Les avancées technologiques en la matière vont de pair avec la peur de voir ces scénarios catastrophes devenir réalité. Si des personnes aussi éminentes que l'entrepreneur Elon Musk ou Stephen Hawking s'en méfient, pourquoi pas nous aussi ?

VOIR AUSSI : Google, Apple, Microsoft ou encore Comcast font équipe contre les arnaques des robots d’appels

Même s'ils n'ont sans doute pas des robots-tueurs en tête, Amazon, Facebook, Google, IBM et Microsoft ont décidé d'unir leurs forces en créant une organisation à but non-lucratif, "Partnership on Artificial Intelligence to Benefit People and Society" (partenariat pour l’intelligence artificielle au bénéfice des citoyens et de la société). Leur but : travailler au développement d'une éthique et de bonnes pratiques en matière d'I.A.

L'organisation devrait "œuvrer à améliorer la compréhension du public sur les technologies d'intelligence artificielle et à formuler les meilleures pratiques sur les défis et les opportunités de cette discipline", ont indiqué les partenaires dans un communiqué commun.

Les cinq partenaires ont prévu de travailler sur trois axes. Premièrement, ils souhaitent mettre en place des bonnes pratiques en matière de recherche en y incluant entre autres : l'éthique, la transparence et le respect de la vie privée.
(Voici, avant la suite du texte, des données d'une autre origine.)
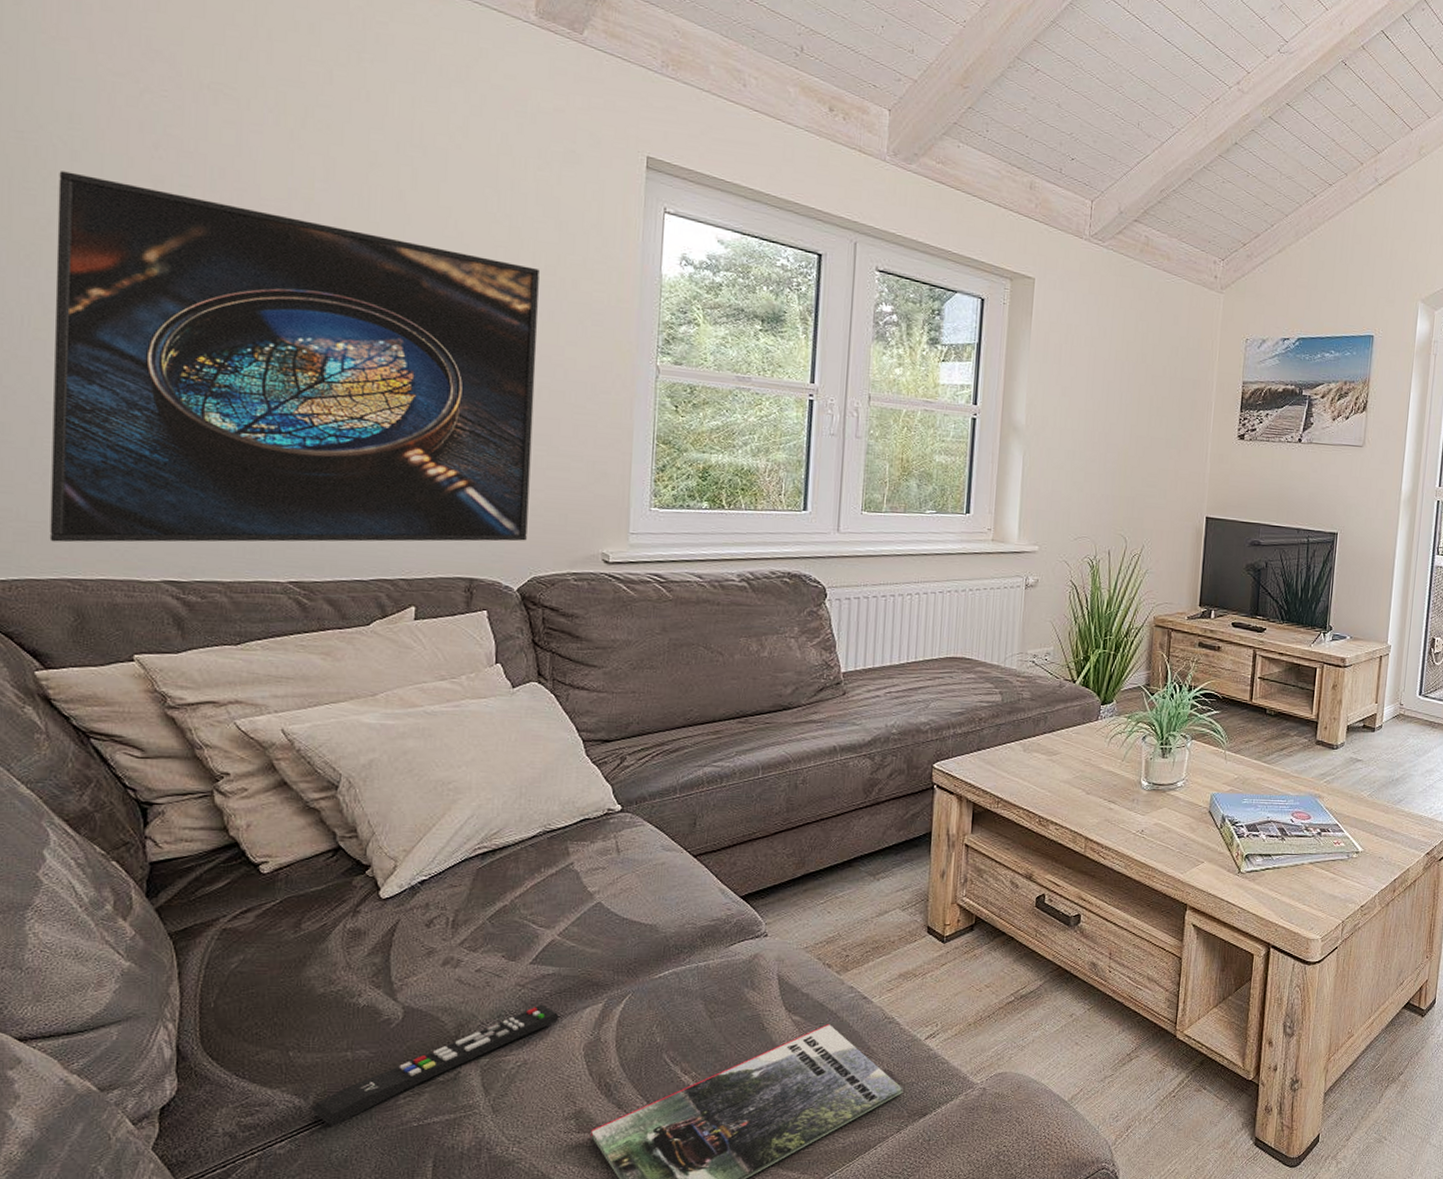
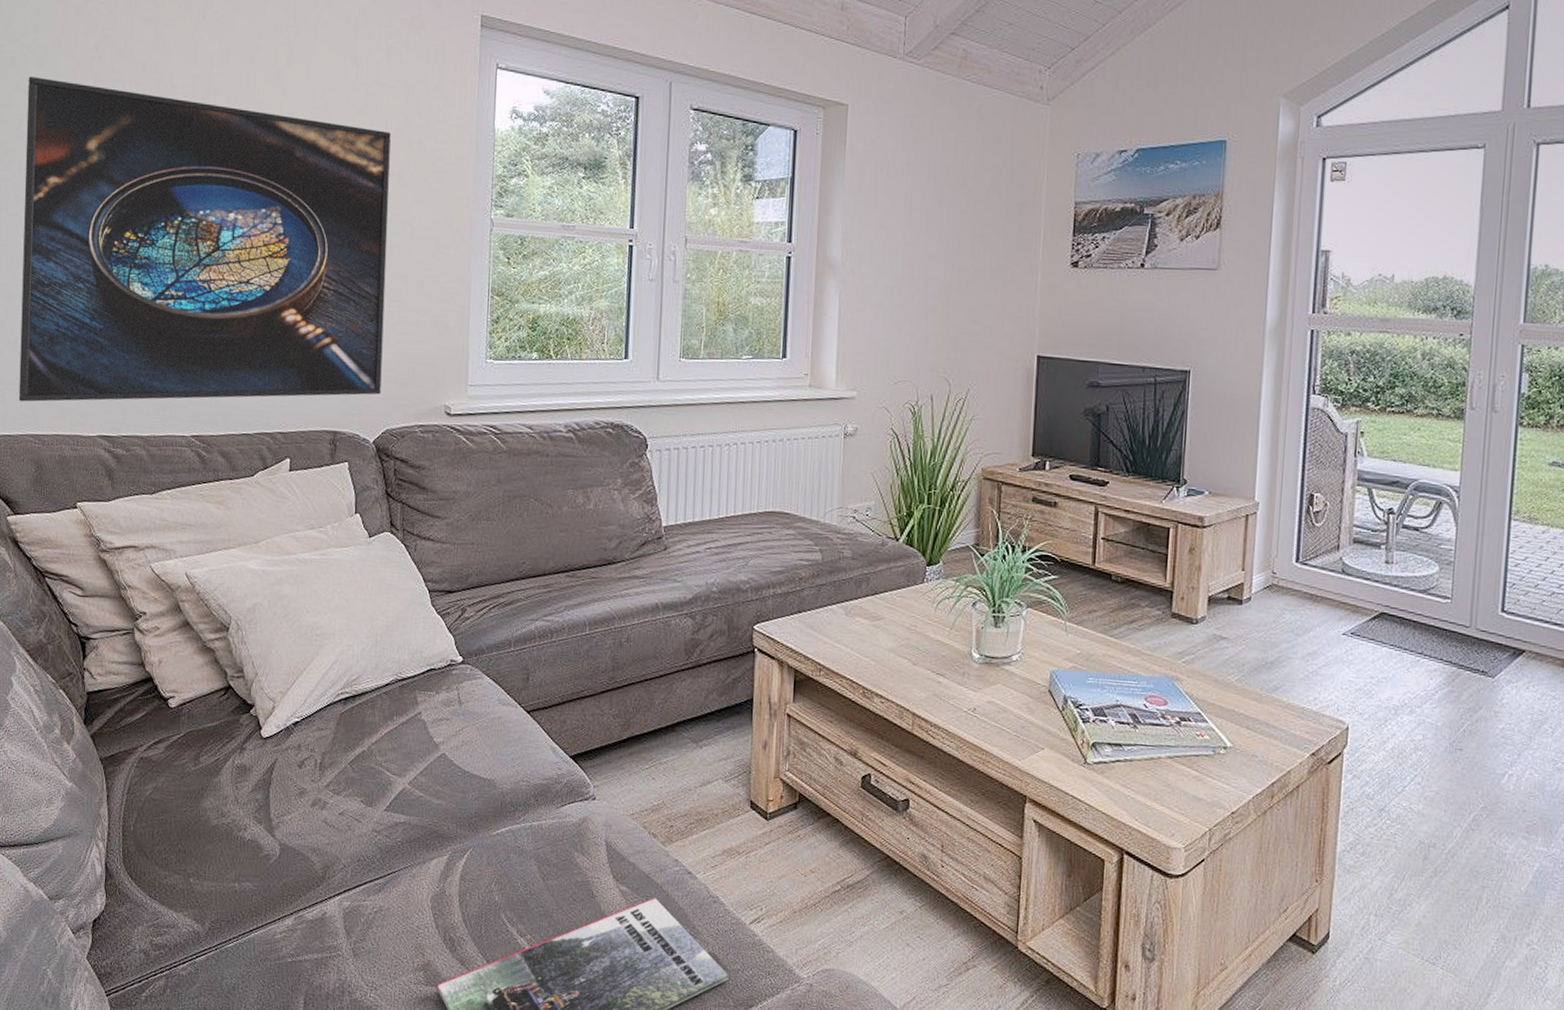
remote control: present [310,1004,559,1128] -> none [206,852,410,955]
Deuxièmement, ils souhaitent "éduquer et être à l'écoute" du grand public sur cette question en l'aidant à avoir moins peur de cette technologie. Enfin, l'organisation souhaite créer une plateforme permettant aux chercheurs et aux principaux acteurs du marché de communiquer facilement.
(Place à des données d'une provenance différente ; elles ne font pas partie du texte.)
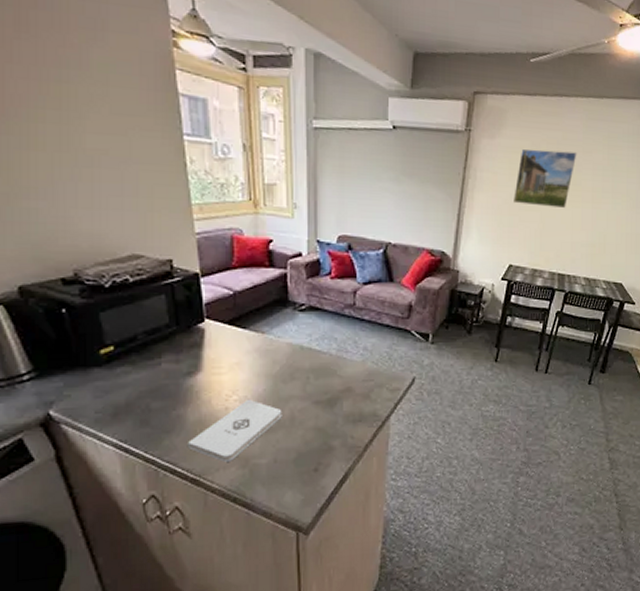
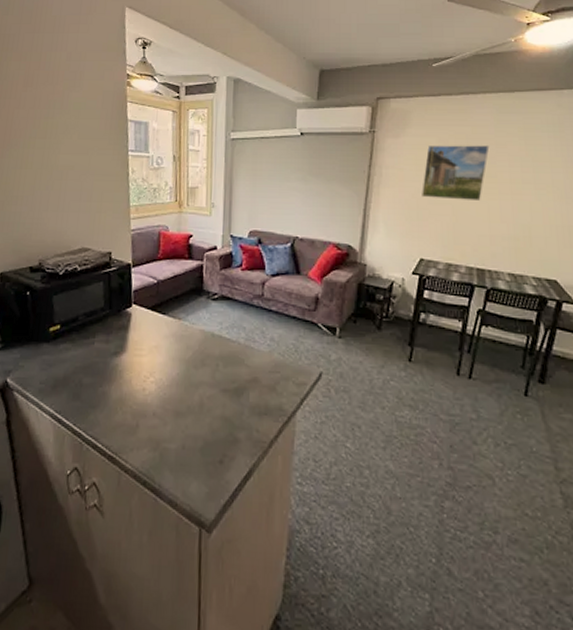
notepad: present [187,399,282,462] -> none [108,381,193,443]

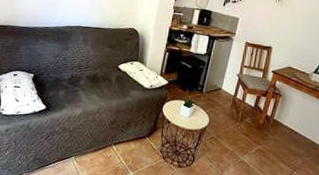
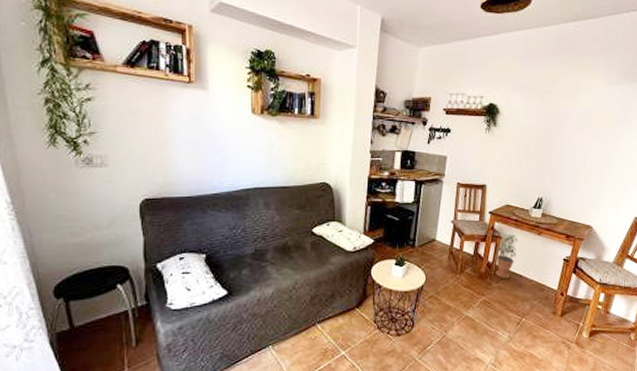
potted plant: none [272,93,297,133] -> present [495,235,518,279]

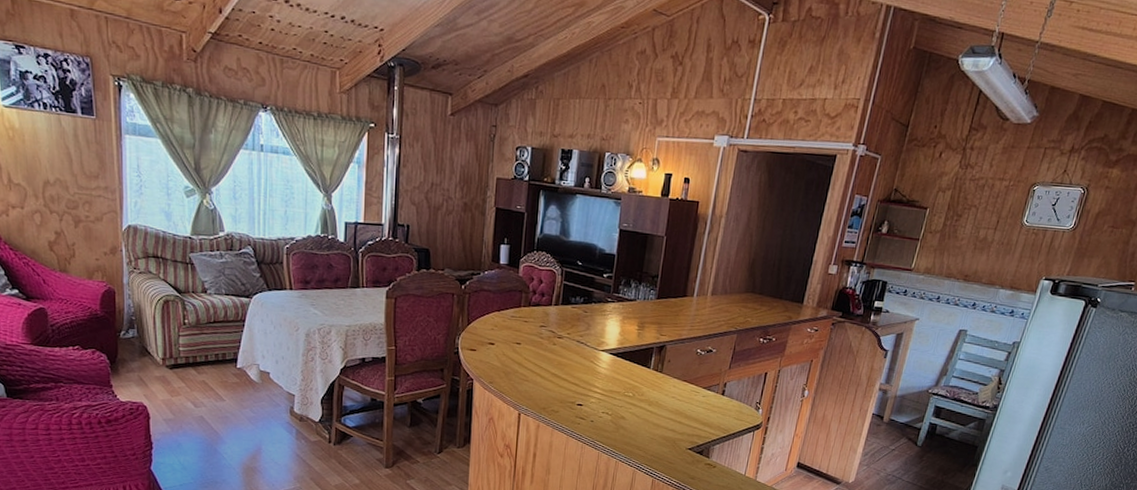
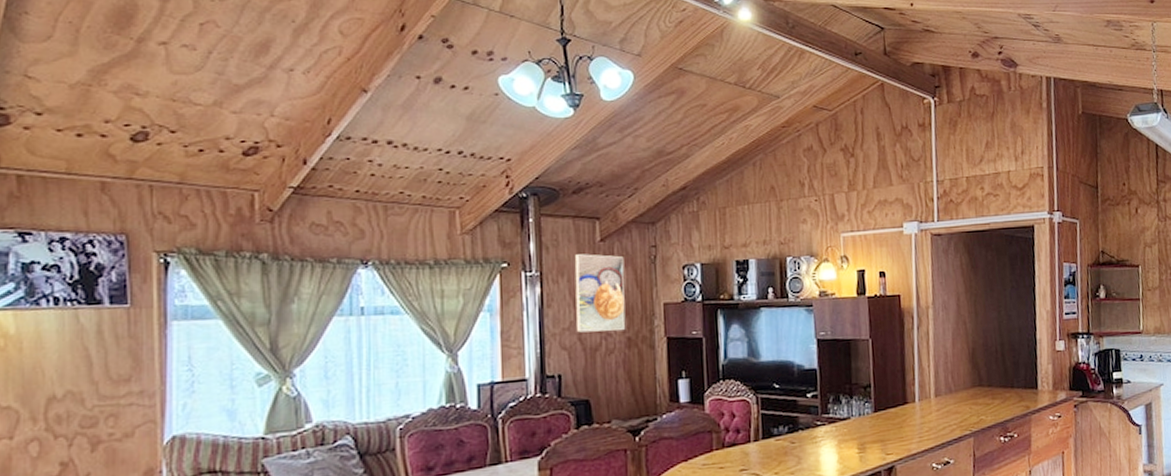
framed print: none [425,124,469,195] -> present [574,254,626,333]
Chaque entreprise de cette bande des cinq travaille déjà activement sur des intelligences artificielles. IBM a mis au point Watson et Amazon, Alexa. Google développe son programme Deepmind à l'origine de l'Alphago qui s'est illustré en battant le champion du monde du jeu de go, début 2016. Microsoft dispose d'ores et déjà de Cortana, son assistant vocal ainsi que de quelques chatbots plus ou moins sympathiques. Enfin, Facebook repose en grande partie sur une intelligence artificielle pour l'organisation du fil d'actualités ou la reconnaissance faciale.

Des absents de taille

L'absence de deux acteurs du marché, et non les moindres, interpellent cependant : Elon Musk, qui malgré ses réticences travaille activement sur le sujet avec Open A.I. Et surtout, Apple qui est tout de même le créateur de l'intelligence la plus connue au monde, mais peut-être pas la plus avancée : l'inénarrable Siri.

The Guardian a interrogé Eric Horwitz, un des cadres de Microsoft qui dirige pour le moment le projet. Il a révélé que le groupe avait été en discussions avec la firme à la pomme : "Je sais qu'ils sont enthousiastes à propos de cette initiative et j'espère personnellement qu'ils vont nous rejoindre."

Des absents qui pourraient donc finir par rejoindre la dream team anti-robots meurtriers puisque le but de ce "partenariat sur l'intelligence artificielle" est à terme d'inviter le maximum d'acteurs à participer à l'effort de guerre.

Évidemment, ces scénarios pessismistes ne sont pas les seuls possibles. Après tout, en 2013, le film "Her" de Spike Jonze nous laissait miroiter une histoire d'amour avec une intelligence artificielle à la voix de Scarlett Johansson. Faites l'amour pas la guerre.